Source information Start Marker
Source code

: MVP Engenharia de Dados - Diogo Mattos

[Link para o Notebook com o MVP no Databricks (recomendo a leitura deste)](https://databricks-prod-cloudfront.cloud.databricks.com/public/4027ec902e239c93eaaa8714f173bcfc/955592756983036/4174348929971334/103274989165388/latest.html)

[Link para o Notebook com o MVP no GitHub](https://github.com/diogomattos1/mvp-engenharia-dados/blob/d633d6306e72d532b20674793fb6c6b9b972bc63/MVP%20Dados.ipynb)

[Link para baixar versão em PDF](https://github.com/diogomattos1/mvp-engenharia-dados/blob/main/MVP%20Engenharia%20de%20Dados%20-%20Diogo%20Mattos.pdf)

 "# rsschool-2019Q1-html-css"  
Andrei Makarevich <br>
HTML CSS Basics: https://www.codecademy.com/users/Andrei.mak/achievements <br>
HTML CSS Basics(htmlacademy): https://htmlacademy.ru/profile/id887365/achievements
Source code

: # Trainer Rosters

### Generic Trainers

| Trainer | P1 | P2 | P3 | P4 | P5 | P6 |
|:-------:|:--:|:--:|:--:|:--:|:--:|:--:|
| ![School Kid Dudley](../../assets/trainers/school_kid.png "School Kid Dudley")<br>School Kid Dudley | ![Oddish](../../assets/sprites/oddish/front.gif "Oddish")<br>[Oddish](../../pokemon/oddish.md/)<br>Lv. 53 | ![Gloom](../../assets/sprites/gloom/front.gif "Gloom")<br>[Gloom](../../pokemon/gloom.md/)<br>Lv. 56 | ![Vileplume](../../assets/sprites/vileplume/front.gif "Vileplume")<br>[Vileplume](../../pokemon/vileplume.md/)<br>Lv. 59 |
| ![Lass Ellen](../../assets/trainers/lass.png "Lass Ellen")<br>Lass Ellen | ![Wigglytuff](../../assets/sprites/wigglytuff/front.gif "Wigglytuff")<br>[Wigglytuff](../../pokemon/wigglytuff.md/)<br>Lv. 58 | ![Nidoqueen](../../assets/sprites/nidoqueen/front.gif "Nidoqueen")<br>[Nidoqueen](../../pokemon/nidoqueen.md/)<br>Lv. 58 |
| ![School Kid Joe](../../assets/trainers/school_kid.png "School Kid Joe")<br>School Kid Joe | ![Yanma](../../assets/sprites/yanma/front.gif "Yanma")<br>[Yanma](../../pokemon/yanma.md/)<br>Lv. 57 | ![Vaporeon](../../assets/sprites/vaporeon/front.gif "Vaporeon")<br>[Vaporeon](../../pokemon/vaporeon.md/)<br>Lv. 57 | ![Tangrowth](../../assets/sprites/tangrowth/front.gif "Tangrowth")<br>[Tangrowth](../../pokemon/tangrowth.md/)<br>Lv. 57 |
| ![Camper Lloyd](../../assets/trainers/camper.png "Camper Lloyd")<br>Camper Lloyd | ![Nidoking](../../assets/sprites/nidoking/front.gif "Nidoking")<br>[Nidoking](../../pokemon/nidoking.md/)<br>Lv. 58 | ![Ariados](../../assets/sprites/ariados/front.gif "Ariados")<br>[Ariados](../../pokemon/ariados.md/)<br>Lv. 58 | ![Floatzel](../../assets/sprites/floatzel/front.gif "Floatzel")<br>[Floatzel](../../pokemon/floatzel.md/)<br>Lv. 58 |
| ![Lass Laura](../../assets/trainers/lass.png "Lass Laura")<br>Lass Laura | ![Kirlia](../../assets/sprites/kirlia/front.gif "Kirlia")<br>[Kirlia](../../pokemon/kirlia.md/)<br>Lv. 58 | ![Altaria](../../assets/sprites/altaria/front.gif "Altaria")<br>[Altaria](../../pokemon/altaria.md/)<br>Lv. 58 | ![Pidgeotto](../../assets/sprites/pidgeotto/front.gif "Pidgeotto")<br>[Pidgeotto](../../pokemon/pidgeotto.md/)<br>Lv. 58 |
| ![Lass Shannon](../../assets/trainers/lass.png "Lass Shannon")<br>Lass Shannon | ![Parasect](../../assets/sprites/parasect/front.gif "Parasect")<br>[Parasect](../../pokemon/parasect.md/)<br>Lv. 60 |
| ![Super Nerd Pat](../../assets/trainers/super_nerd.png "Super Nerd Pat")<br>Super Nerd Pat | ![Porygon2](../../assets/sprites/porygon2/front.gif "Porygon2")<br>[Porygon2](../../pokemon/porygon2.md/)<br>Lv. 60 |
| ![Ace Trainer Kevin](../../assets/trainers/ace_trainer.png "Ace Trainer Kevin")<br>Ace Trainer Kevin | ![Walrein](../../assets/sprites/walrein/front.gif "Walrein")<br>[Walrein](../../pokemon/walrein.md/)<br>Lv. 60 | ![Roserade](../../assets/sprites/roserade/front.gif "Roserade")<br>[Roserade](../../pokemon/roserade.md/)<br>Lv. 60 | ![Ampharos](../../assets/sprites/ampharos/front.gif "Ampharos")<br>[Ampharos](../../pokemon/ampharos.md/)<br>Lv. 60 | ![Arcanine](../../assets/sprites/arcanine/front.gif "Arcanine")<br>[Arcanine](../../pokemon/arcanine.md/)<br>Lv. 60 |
Source information End Marker
Starting at the beginning of the material and ending with the line that contains "[Link para o Notebook com o MVP no Databricks", transcribe every line without any change.

**Your solution**:
Source code

: MVP Engenharia de Dados - Diogo Mattos

[Link para o Notebook com o MVP no Databricks (recomendo a leitura deste)](https://databricks-prod-cloudfront.cloud.databricks.com/public/4027ec902e239c93eaaa8714f173bcfc/955592756983036/4174348929971334/103274989165388/latest.html)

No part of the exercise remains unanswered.